En busca del tiempo perdido
Un hombre:
Anónimo Zeta piensa, o lo intenta, tras los barrotes insalvables que le hablan de esa falsa libertad que otra vez tuvo, piensa: y mis hijos, los que conozco y los que no, y mis cientos de mujeres. Piensa: qué no daría ahora por dormir entre las piernas de aquélla o de la otra, y beberme de un golpe ese olor caliente a cuerpo de hembra, él lo piensa pero no lo piensa así, si no más bien qué no daría yo por cojer de verdad, y es que no aguanta más esa inmundicia de hombres encerrados. Anónimo Zeta se pregunta qué es este tiempo que no se pasa nunca, diferente al vértigo de la tierra clara que su nariz conoce y extraña y a veces no recuerda, diferente a decir éste o aquél, diferente a la impunidad de soplón de cuando era joven y se le notaba.

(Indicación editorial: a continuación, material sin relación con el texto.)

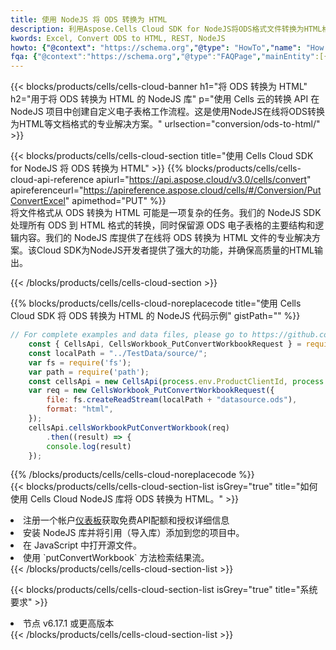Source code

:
 ```yaml
---
title: 使用 NodeJS 将 ODS 转换为 HTML
description: 利用Aspose.Cells Cloud SDK for NodeJS将ODS格式文件转换为HTML格式文件。
kwords: Excel, Convert ODS to HTML, REST, NodeJS
howto: {"@context": "https://schema.org","@type": "HowTo","name": "How to convert ODS to HTML using the Cells Cloud NodeJS library.","description": "How to convert ODS to HTML using the Cells Cloud NodeJS library.","image": {"@type": "ImageObject"},"url": "/nodejs/conversion/ods-to-html/","step": [{ "@type": "HowToStep","name": "How to convert ODS to HTML using the Cells Cloud NodeJS library. step 1", "image": {"@type": "ImageObject",},"url": "/nodejs/conversion/ods-to-html/","text": "Register an account at <a href='https://dashboard.aspose.cloud/'>Dashboard</a> to get free API quota & authorization details",},{ "@type": "HowToStep","name": "How to convert ODS to HTML using the Cells Cloud NodeJS library. step 1", "image": {"@type": "ImageObject",},"url": "/nodejs/conversion/ods-to-html/","text": "Install NodeJS library and add the reference (import the library) to your project.",},{ "@type": "HowToStep","name": "How to convert ODS to HTML using the Cells Cloud NodeJS library. step 1", "image": {"@type": "ImageObject",},"url": "/nodejs/conversion/ods-to-html/","text": "Open the source file in JavaScript.",},{ "@type": "HowToStep","name": "How to convert ODS to HTML using the Cells Cloud NodeJS library. step 1", "image": {"@type": "ImageObject",},"url": "/nodejs/conversion/ods-to-html/","text": "Use the `putConvertWorkbook` method to retrieve the resulting stream.",}, ],"supply": {"@type": "HowToSupply","name": "document"},"tool": [{"@type": "HowToTool","name": "Visual Studio, Visual Studio Code, WebStorm"},{"@type": "HowToTool","name": "Aspose Cells"}],"totalTime": "PT6M"}
fqa: {"@context":"https://schema.org","@type":"FAQPage","mainEntity":[{"@type":"Question","name":"Why convert file formats in C# using REST API?","acceptedAnswer":{"@type":"Answer","text":"Documents are encoded in many ways, and some files may be incompatible with the software you use. To open and read such files, just convert them to appropriate file formats.<br/><ol><li>Install .NET SDK and add the reference (import the library) to your project.</li><li>Open the source file in C# using REST API.</li><li>Call the PutConvertWorkbookRequest() method, passing an output filename with required extension.</li><li>Get the result of conversion as a separate file.</li></ol>"}},{"@type":"Question","name":"What file formats can I convert with your C# library?","acceptedAnswer":{"@type":"Answer","text":"We support a variety of file formats for conversion using .NET library, including XLSX, Excel, xls , PDF, CSV, HTML, Markdown, XML, PNG, JPG, TIFF, Json, TXT and many more."}},{"@type":"Question","name":"What is the maximum allowed file size for conversion using this .NET library?","acceptedAnswer":{"@type":"Answer","text":"There are no file size limits for format conversions using .NET library."}}]}
---
```

{{< blocks/products/cells/cells-cloud-banner h1="将 ODS 转换为 HTML" h2="用于将 ODS 转换为 HTML 的 NodeJS 库" p="使用 Cells 云的转换 API 在 NodeJS 项目中创建自定义电子表格工作流程。这是使用NodeJS在线将ODS转换为HTML等文档格式的专业解决方案。" urlsection="conversion/ods-to-html/" >}}

{{< blocks/products/cells/cells-cloud-section title="使用 Cells Cloud SDK for NodeJS 将 ODS 转换为 HTML" >}}
{{% blocks/products/cells/cells-cloud-api-reference apiurl="https://api.aspose.cloud/v3.0/cells/convert" apireferenceurl="https://apireference.aspose.cloud/cells/#/Conversion/PutConvertExcel" apimethod="PUT" %}}
<br/>
将文件格式从 ODS 转换为 HTML 可能是一项复杂的任务。我们的 NodeJS SDK 处理所有 ODS 到 HTML 格式的转换，同时保留源 ODS 电子表格的主要结构和逻辑内容。我们的 NodeJS 库提供了在线将 ODS 转换为 HTML 文件的专业解决方案。该Cloud SDK为NodeJS开发者提供了强大的功能，并确保高质量的HTML输出。

{{< /blocks/products/cells/cells-cloud-section >}}

{{% blocks/products/cells/cells-cloud-noreplacecode title="使用 Cells Cloud SDK 将 ODS 转换为 HTML 的 NodeJS 代码示例" gistPath="" %}}
 
```js
// For complete examples and data files, please go to https://github.com/aspose-cells-cloud/aspose-cells-cloud-node/
    const { CellsApi, CellsWorkbook_PutConvertWorkbookRequest } = require("asposecellscloud");
    const localPath = "../TestData/source/";
    var fs = require('fs');
    var path = require('path');
    const cellsApi = new CellsApi(process.env.ProductClientId, process.env.ProductClientSecret);
    var req = new CellsWorkbook_PutConvertWorkbookRequest({
        file: fs.createReadStream(localPath + "datasource.ods"),
        format: "html",
    });
    cellsApi.cellsWorkbookPutConvertWorkbook(req)
        .then((result) => {
        console.log(result)
    });
```
 
{{% /blocks/products/cells/cells-cloud-noreplacecode %}}
<br/>
{{< blocks/products/cells/cells-cloud-section-list isGrey="true" title="如何使用 Cells Cloud NodeJS 库将 ODS 转换为 HTML。" >}}
<li>注册一个帐户<a href="https://dashboard.aspose.cloud/">仪表板</a>获取免费API配额和授权详细信息</li>
<li>安装 NodeJS 库并将引用（导入库）添加到您的项目中。</li>
<li>在 JavaScript 中打开源文件。</li>
<li>使用 `putConvertWorkbook` 方法检索结果流。</li>
{{< /blocks/products/cells/cells-cloud-section-list >}}

{{< blocks/products/cells/cells-cloud-section-list isGrey="true" title="系统要求" >}}
<li>节点 v6.17.1 或更高版本</li>
{{< /blocks/products/cells/cells-cloud-section-list >}}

Qué es esta lentitud de la que estoy hecho, piensa, pero no lo piensa así, si no más bien cuándo se terminará este día de mierda igual a los demás.
Una mujer:
Una vez creyó, no importa cuando, que ese era el final, supo que bastaba un segundo para que todo acabe en nada, para que el sentido que buscaba se le fuera de las manos sin jamás haberlo visto. Lo creyó con un revólver apuntándole la sien y fue un instante: se enteró de que esa eternidad con la que sueñan tantos es solamente un sueño y que ella misma era un pedazo de tiempo encerrado en un cuerpo intrascendente.
Un hombre:
Frank Joseph Montenegro es buscado por el FBI: huyó de San Francisco hace apenas cuatro días y gasta como puede las horas que no se pasan nunca: un día más, un día más sin que me encuentren los sabuesos. Pero tu sabes, Frank Joseph –y tú lo sabes bien– que has cometido un crimen asqueroso y repulsivo, que esa lascivia que hay en tu cara de cerdo no se oculta con nada, ni con barba, ni afeites ni melindres. Frank Joseph, puerco miserable, te persiguen. Hazte cargo de tu suerte, porque la de esos a quienes lastimaste, ya no es más que un patético transcurrir en la memoria.